In the pelvis or uterus, scar tissue can compress or block parts of the reproductive system. This is a recognized cause of infertility in women, particularly after gynecologic surgery or pelvic infections. Scar tissue inside the uterine cavity can also lead to abnormal or absent periods.
Why It’s Hard to Diagnose
One of the most frustrating things about internal scar tissue is that standard imaging often can’t see it. Thin adhesion bands don’t show up reliably on CT scans or X-rays. Ultrasound can help evaluate scarring around nerves, including the degree of nerve injury and the amount of scar tissue present. MRI can sometimes identify indirect signs like swelling or visualize nerves that are tethered by scar tissue, but it’s not a definitive tool for mapping adhesions throughout the abdomen.
In many cases, the only way to confirm adhesions is during surgery itself, when a surgeon can directly see and feel the scar bands. This means doctors often diagnose internal scar tissue based on a combination of your surgical history, symptom pattern, and the process of ruling out other conditions.
Treatment Options
Physical therapy is a first-line approach for managing symptoms from internal scar tissue. Techniques like scar mobilization, myofascial release, lymphatic drainage, and instrument-assisted soft tissue work aim to improve how the scar tissue fibers align and reduce the restriction on surrounding structures. These manual therapies won’t dissolve scar tissue, but they can improve mobility, reduce pain, and help prevent further tightening.
When conservative treatment isn’t enough, surgery to cut away scar tissue (called adhesiolysis) is an option. The catch is significant: surgery itself creates new opportunities for scar tissue to form. Recurrence rates after adhesiolysis range from 20% to 63%, depending on the severity of the original adhesions and the surgical approach used. For intrauterine adhesions specifically, studies have found recurrence rates from 3% to 24% for mild cases, climbing sharply for more severe ones.
Preventing Scar Tissue During Surgery
Surgeons now have barrier products designed to reduce adhesion formation. Bioresorbable membranes placed between tissues at the end of surgery create a temporary physical shield that keeps healing surfaces from sticking together. These barriers dissolve on their own over days to weeks.
Clinical data on one widely used membrane showed that 33% of treated patients developed no adhesions at all, compared to only 10% in control groups. A meta-analysis of 13 trials involving over 3,600 patients found the membrane significantly reduced the risk of small bowel obstruction and the overall severity of adhesions. Another study found it cut chronic abdominal complaints from 78% down to 35%.

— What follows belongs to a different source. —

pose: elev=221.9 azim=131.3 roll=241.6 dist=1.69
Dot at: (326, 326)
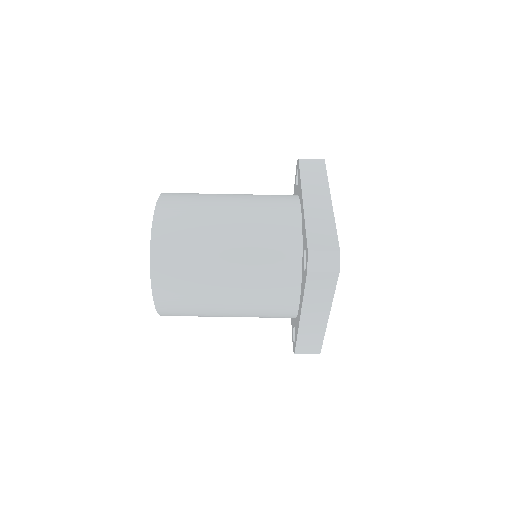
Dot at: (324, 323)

These barriers aren’t perfect. Some studies have linked them to a higher rate of certain surgical complications, including leaks at intestinal reconnection sites. Your surgeon weighs this tradeoff based on your specific procedure and risk level. Minimally invasive surgical techniques, careful tissue handling, and keeping tissues moist during surgery also help reduce adhesion formation, though none of these strategies eliminates the risk entirely.